In both of the two functions, the two mutexes are acquired, at first in the same order, however in plugin_add() called by mysql_install_plugin() , the LOCK_plugin mutex is released and then acquired again to call report_error() in between(while not holding the mutex to enhance parallelism), hence a reverse order of mutex acquisition is formed, and a cyclic wait is formed sometimes, causing the mutex deadlock. 

I have attached my gdb stack trace to prove my findings, as well as my patch to fix the mutex deadlock.

How to repeat:
as above

Suggested fix:
In plugin_add(), do not release and acquire LOCK_plugin, always hold this mutex in this function.

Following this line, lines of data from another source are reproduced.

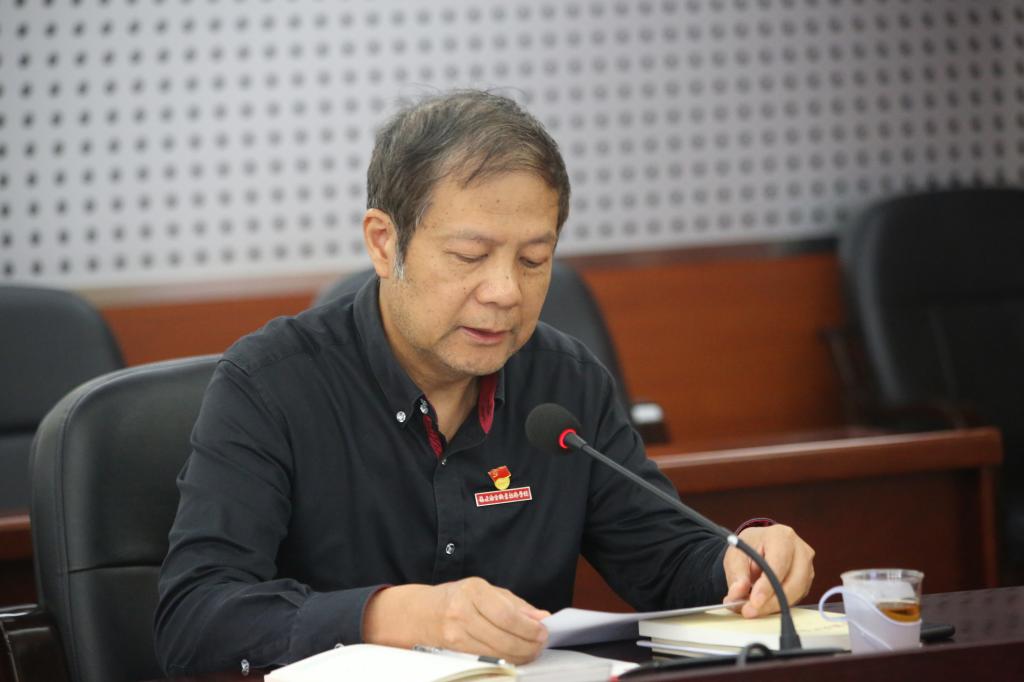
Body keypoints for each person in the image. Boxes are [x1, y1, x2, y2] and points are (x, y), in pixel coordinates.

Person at [154, 89, 814, 676]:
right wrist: (394, 615)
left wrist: (742, 560)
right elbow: (195, 617)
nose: (505, 292)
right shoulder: (271, 387)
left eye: (533, 260)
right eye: (470, 256)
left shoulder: (567, 384)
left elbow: (666, 560)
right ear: (384, 243)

See my patch for more information. 

It is not a problem to call report_error() while holding the LOCK_plugin, because this function is not heavy weight(although a file write may take place) and error conditions are rare; and actually in plugin_add(), plugin_dl_add() is called while holding LOCK_plugin, and plugin_dl_add() calls report_error() on error.
[29 Nov 2017 9:53] Wei Zhao
this patch fixes the bug

(*) I confirm the code being submitted is offered under the terms of the OCA, and that I am authorized to contribute it.

Contribution: fix-plugin-mtx-deadlock.diff (application/octet-stream, text), 1.21 KiB.

[29 Nov 2017 9:54] Wei Zhao
gdb debugging trace to prove the deadlock

(*) I confirm the code being submitted is offered under the terms of the OCA, and that I am authorized to contribute it.

Contribution: mutex-deadlock-trace.txt (text/plain), 8.18 KiB.

[29 Nov 2017 13:50] MySQL Verification Team
Hi!

Thank you for your bug report. 

It turns out that this bug is a duplicate of an internal bug that is fixed and pushed into mysql-8.0.4 release, which is not yet published.

We shall going to enquire whether it is possible to backport this bug to 5.7.
[30 Nov 2017 1:45] Wei Zhao
I found and fixed this bug on mysql-5.7.17.
[30 Nov 2017 14:24] MySQL Verification Team
Hi!

This bug has been fixed in 5.7.21.

It is unknown when will it be released, so keep following the news on dev.mysql.com.
[21 May 2018 10:52] Roel Van de Paar
Not fix yet? See bug 90949
[21 May 2018 11:40] MySQL Verification Team
*** PDUBOIS  paul.dubois 01/05/18 10:17 am *** 
Fixed in 5.7.22, 8.0.4

Installing and uninstalling a plugin many times from multiple 
sessions could cause the server to become unresponsive.